Not all global investors are as sanguine as Mobius, however.

Wayne Bowers of Chicago-based Northern Trust Asset Management takes a more cautious view. The London-based chief investment officer for Europe, Middle East, Africa, Asia Pacific says he will look at how the program operates before he commits to expanding beyond his current allocation to Chinese companies listed in Hong Kong and the U.S. “Although we do not make specific comments on future investment allocations, we generally expect that the new channel will open up additional opportunities for future allocations,” Bowers says. “While access is a key component of a decision to invest in a new market, investors may also look for the market to function efficiently and transparently before having the confidence to make a meaningful allocation to mainland equities.”

One of the challenges for investors buying into the Shenzhen market is finding gems in an already expensive market dominated by technology companies with high valuations.
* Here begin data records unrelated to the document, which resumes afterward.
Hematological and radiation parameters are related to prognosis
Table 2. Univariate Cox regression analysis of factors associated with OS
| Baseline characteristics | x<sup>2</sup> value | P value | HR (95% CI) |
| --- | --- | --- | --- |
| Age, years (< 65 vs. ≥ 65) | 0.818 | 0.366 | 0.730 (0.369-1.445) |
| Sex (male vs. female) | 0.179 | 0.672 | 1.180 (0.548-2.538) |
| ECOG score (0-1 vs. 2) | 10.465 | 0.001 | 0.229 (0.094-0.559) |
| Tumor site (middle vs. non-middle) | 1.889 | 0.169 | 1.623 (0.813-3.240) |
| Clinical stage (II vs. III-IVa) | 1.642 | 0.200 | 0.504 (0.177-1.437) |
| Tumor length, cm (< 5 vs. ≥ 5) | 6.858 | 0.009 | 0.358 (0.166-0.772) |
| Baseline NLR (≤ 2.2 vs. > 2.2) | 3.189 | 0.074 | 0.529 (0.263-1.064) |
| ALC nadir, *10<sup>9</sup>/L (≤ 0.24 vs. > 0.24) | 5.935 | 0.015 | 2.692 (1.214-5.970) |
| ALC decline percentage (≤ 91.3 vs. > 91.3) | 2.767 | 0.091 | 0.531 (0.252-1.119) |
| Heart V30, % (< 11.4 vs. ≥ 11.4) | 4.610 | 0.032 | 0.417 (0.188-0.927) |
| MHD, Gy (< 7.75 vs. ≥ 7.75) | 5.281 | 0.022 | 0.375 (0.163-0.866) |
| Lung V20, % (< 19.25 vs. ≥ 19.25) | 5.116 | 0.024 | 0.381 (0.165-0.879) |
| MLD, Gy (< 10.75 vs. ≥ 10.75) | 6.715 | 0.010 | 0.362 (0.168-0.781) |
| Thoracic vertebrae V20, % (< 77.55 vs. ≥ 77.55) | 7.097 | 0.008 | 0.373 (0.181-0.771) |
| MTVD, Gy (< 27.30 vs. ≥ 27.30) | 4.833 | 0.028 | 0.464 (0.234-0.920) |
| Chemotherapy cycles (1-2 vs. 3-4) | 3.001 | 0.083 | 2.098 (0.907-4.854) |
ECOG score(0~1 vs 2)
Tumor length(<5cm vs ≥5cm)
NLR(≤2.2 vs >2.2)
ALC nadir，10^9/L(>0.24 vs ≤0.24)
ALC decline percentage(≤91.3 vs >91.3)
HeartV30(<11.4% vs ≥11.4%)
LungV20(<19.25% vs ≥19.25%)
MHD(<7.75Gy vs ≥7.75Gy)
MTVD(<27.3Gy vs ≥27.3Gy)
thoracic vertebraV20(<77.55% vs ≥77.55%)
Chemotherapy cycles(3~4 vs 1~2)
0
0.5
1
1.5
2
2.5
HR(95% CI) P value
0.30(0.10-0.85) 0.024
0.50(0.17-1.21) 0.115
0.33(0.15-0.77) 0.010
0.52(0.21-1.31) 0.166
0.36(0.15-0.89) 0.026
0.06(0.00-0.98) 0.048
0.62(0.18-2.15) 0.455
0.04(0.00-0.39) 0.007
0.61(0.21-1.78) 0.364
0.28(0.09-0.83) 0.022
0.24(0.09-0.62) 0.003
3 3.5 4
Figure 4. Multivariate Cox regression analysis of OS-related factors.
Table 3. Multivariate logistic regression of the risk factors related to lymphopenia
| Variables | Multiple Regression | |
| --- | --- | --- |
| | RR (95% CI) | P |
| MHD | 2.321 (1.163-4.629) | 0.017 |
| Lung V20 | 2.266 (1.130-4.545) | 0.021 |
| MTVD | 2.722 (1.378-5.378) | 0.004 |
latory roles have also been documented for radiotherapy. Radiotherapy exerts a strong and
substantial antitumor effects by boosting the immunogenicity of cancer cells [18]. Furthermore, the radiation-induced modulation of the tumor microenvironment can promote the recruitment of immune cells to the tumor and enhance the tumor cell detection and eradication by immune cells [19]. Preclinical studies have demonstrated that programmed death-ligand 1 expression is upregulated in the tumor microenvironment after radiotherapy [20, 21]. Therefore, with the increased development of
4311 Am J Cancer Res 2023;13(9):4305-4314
Equities in Shenzhen are trading at an average price-to-earnings ratio of around 40 per share, substantially more expensive than the average PE ratio of 20 in Shanghai, where many of the 1,090 companies are state-owned enterprises, and the average PE ratio of 16 in Hong Kong, where more than 60 percent of the 1,800 listed companies are from China, both state-owned and private.

“The growth opportunity — private enterprises and new economy — in Shenzhen is four times larger than Shanghai,” says Erwin Sanft, the Hong Kong–based head of research at Sydney-based Macquarie Securities. “Yet valuations are higher and the market is more volatile.” Still, Sanft says, there are dozens of equities worth investing in, among them the shares of GoerTek Inc., one of China’s leading acoustic components companies that has been expanding into virtual reality software development, and Shenzhen Rapoo Technology Co., a wireless electronics component manufacturer that has been expanding into industrial drones and robotics.

Besides giving global investors more options, the new connect is a technological innovation that unifies China’s three equity exchanges, says Francis Cheung, the head of strategy for Hong Kong and China at CLSA, a Hong Kong–based securities firm that is a subsidiary of Beijing-based CITIC Securities. “It is seamless to investors no matter which exchange the stock is listed in,” says Cheung. The three exchanges have a combined market cap of more than $10 trillion, making China the second-largest equity market in the world, behind only the U.S.

The new connect also strengthens China’s chances of winning inclusion in MSCI’s emerging-markets indexes, says Patrick Ho, the Hong Kong–based head of Asian equities at Sydney-based asset manager AMP Capital. “MSCI inclusion for China is expected to be six months after Shenzhen Connect implementation,” Ho predicts, adding that demand will rise for Chinese A-shares among global investors in Chinese equities once MSCI decides to include A-shares in its index allocations.

That will certainly be good news, says Mobius, adding that he remains optimistic about China’s economy — particularly its Internet and technology sectors, despite rising global concern about the sustainability of the nation’s economic growth.

“In our view, the fundamentals in China still look very good,” says Mobius. “The country remains one of the fastest-growing economies in the world despite a decelerated growth rate from decades past, and we remain confident in the government’s efforts to effect a broad economic rebalancing away from an export-driven model and toward one that is more domestic-oriented.”